DATA FOR ANALYSIS Block Start

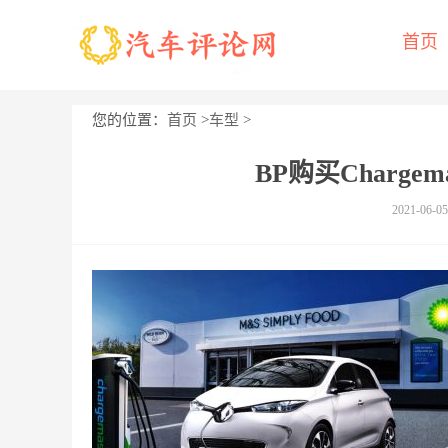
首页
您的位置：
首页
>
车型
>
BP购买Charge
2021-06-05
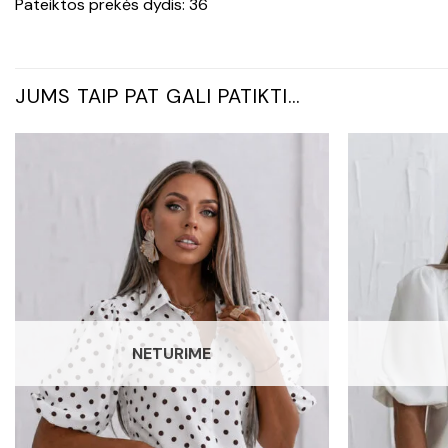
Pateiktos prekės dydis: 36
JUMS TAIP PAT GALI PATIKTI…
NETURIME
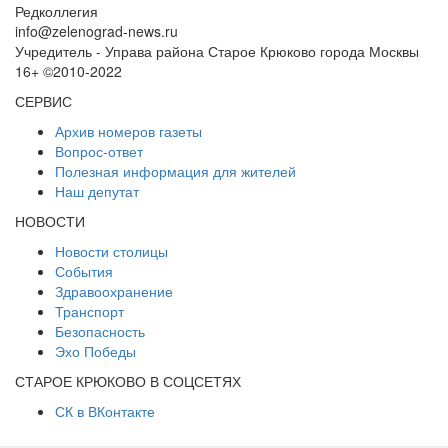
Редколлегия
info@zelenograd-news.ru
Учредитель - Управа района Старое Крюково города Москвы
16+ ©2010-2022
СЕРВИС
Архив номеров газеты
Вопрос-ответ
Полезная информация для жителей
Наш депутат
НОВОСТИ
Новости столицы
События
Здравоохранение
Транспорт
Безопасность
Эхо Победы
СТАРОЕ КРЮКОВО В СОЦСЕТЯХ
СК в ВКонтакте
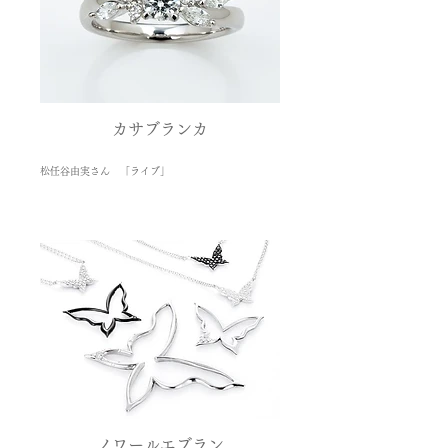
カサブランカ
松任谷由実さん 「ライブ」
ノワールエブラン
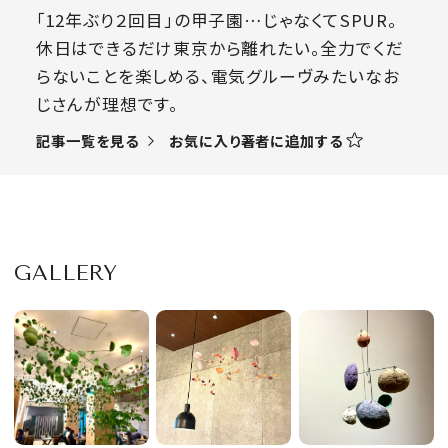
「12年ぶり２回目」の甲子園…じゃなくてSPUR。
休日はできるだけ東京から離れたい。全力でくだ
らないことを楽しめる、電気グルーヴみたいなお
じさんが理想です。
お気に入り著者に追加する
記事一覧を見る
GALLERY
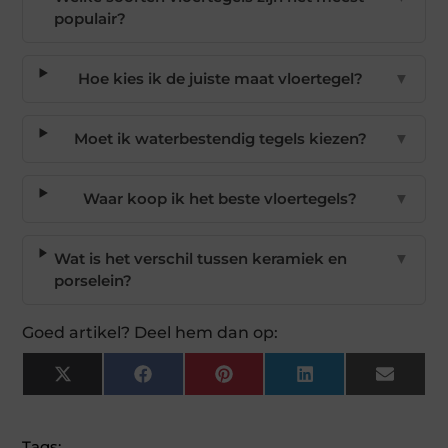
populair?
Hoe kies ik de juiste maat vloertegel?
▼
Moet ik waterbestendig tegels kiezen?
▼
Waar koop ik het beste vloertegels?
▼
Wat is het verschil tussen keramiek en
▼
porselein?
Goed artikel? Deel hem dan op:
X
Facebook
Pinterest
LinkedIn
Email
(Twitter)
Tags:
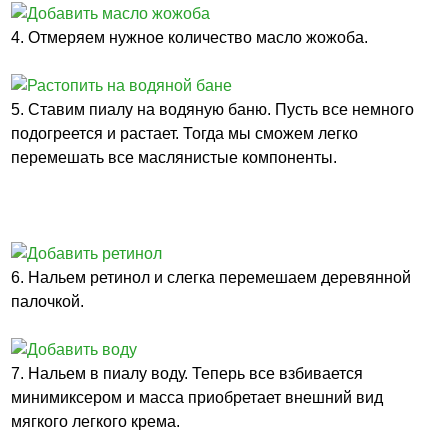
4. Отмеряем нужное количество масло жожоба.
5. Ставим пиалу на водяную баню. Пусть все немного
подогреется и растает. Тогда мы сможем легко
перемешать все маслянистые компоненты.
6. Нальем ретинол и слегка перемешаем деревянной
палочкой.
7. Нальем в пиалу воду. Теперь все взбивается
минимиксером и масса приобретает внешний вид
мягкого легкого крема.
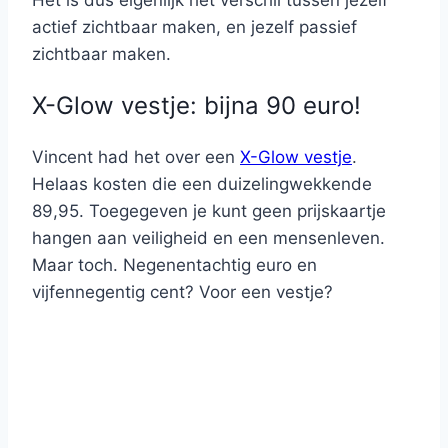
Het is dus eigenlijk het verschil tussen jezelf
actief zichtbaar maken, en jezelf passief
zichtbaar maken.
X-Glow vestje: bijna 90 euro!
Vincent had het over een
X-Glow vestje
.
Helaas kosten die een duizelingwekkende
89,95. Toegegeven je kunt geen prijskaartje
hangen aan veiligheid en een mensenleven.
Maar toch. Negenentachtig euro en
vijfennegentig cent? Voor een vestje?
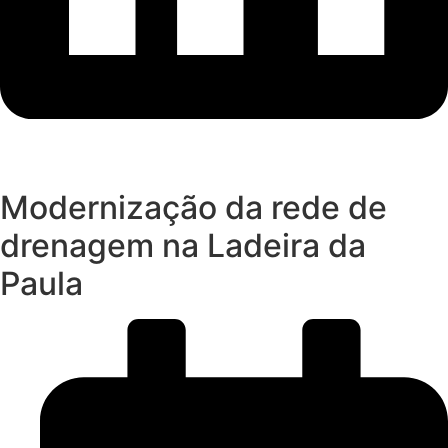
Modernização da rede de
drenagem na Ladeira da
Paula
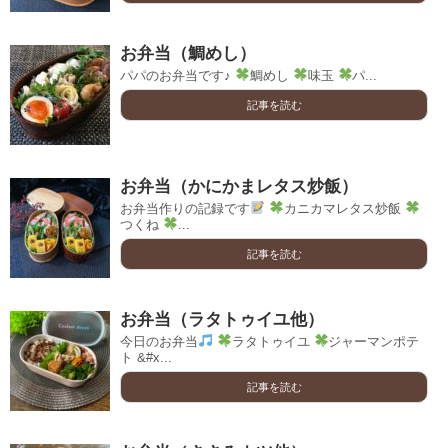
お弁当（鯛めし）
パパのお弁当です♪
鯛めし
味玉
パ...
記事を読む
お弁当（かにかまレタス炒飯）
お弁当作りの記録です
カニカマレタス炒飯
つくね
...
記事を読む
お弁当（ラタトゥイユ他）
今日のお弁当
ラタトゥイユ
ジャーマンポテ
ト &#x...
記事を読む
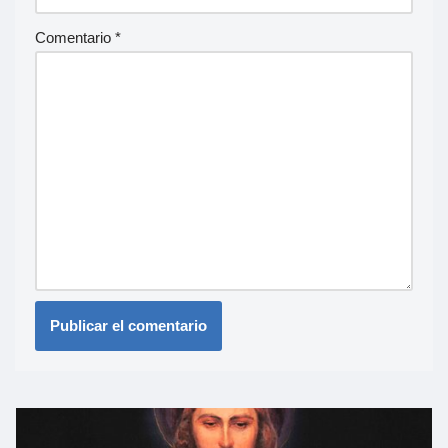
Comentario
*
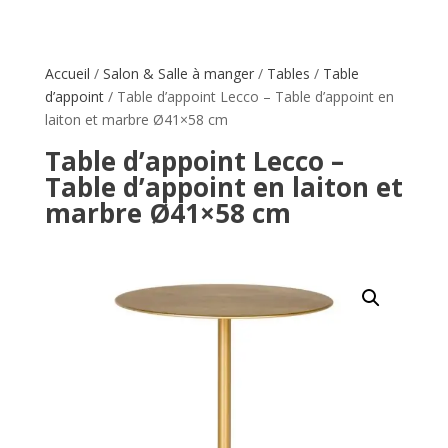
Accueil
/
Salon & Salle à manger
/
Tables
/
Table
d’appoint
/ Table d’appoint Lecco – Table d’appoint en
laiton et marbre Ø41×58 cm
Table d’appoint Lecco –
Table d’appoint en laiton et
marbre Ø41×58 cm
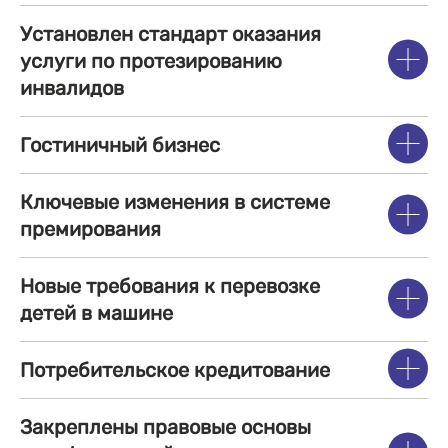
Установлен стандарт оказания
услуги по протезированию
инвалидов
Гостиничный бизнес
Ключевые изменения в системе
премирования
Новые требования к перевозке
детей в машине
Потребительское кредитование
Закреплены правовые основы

DATA FOR ANALYSIS Block End

### WHAT THE TASK ASKS
Please return every line of the data above that contains the string "vestje", matching case exactly.

### EXERCISE RESULT
X-Glow vestje: bijna 90 euro!
X-Glow vestje
vijfennegentig cent? Voor een vestje?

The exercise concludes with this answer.